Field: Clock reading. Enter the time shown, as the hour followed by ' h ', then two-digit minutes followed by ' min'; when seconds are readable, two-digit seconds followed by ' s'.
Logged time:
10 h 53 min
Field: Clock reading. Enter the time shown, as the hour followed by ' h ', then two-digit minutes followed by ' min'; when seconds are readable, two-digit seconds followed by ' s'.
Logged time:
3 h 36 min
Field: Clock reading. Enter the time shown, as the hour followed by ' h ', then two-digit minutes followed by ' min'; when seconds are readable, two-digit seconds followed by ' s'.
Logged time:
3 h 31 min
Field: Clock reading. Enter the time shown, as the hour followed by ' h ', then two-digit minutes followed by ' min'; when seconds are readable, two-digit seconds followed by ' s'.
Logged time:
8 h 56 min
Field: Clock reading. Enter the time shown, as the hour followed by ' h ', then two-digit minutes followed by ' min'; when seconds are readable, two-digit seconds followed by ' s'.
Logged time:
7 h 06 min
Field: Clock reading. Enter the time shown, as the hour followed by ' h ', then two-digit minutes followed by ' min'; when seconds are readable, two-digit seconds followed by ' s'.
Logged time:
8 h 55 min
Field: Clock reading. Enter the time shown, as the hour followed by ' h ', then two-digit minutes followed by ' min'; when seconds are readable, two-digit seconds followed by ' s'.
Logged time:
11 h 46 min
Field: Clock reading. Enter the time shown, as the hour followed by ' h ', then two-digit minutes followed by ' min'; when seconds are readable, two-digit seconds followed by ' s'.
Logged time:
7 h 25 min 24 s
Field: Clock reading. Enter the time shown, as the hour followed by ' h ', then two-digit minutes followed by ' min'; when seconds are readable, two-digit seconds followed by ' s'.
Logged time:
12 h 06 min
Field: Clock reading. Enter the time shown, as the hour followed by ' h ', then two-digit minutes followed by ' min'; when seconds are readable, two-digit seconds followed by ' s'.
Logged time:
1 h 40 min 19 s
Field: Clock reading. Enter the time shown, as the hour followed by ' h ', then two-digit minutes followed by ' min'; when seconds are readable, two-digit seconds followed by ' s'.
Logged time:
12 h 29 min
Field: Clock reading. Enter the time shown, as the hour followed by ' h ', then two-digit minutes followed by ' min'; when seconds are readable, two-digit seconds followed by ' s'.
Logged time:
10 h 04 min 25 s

- _What you will do_
Copy all twelve items above verbatim, including each logged time.

- _Solution to the problem_
Field: Clock reading. Enter the time shown, as the hour followed by ' h ', then two-digit minutes followed by ' min'; when seconds are readable, two-digit seconds followed by ' s'.
Logged time:
10 h 53 min
Field: Clock reading. Enter the time shown, as the hour followed by ' h ', then two-digit minutes followed by ' min'; when seconds are readable, two-digit seconds followed by ' s'.
Logged time:
3 h 36 min
Field: Clock reading. Enter the time shown, as the hour followed by ' h ', then two-digit minutes followed by ' min'; when seconds are readable, two-digit seconds followed by ' s'.
Logged time:
3 h 31 min
Field: Clock reading. Enter the time shown, as the hour followed by ' h ', then two-digit minutes followed by ' min'; when seconds are readable, two-digit seconds followed by ' s'.
Logged time:
8 h 56 min
Field: Clock reading. Enter the time shown, as the hour followed by ' h ', then two-digit minutes followed by ' min'; when seconds are readable, two-digit seconds followed by ' s'.
Logged time:
7 h 06 min
Field: Clock reading. Enter the time shown, as the hour followed by ' h ', then two-digit minutes followed by ' min'; when seconds are readable, two-digit seconds followed by ' s'.
Logged time:
8 h 55 min
Field: Clock reading. Enter the time shown, as the hour followed by ' h ', then two-digit minutes followed by ' min'; when seconds are readable, two-digit seconds followed by ' s'.
Logged time:
11 h 46 min
Field: Clock reading. Enter the time shown, as the hour followed by ' h ', then two-digit minutes followed by ' min'; when seconds are readable, two-digit seconds followed by ' s'.
Logged time:
7 h 25 min 24 s
Field: Clock reading. Enter the time shown, as the hour followed by ' h ', then two-digit minutes followed by ' min'; when seconds are readable, two-digit seconds followed by ' s'.
Logged time:
12 h 06 min
Field: Clock reading. Enter the time shown, as the hour followed by ' h ', then two-digit minutes followed by ' min'; when seconds are readable, two-digit seconds followed by ' s'.
Logged time:
1 h 40 min 19 s
Field: Clock reading. Enter the time shown, as the hour followed by ' h ', then two-digit minutes followed by ' min'; when seconds are readable, two-digit seconds followed by ' s'.
Logged time:
12 h 29 min
Field: Clock reading. Enter the time shown, as the hour followed by ' h ', then two-digit minutes followed by ' min'; when seconds are readable, two-digit seconds followed by ' s'.
Logged time:
10 h 04 min 25 s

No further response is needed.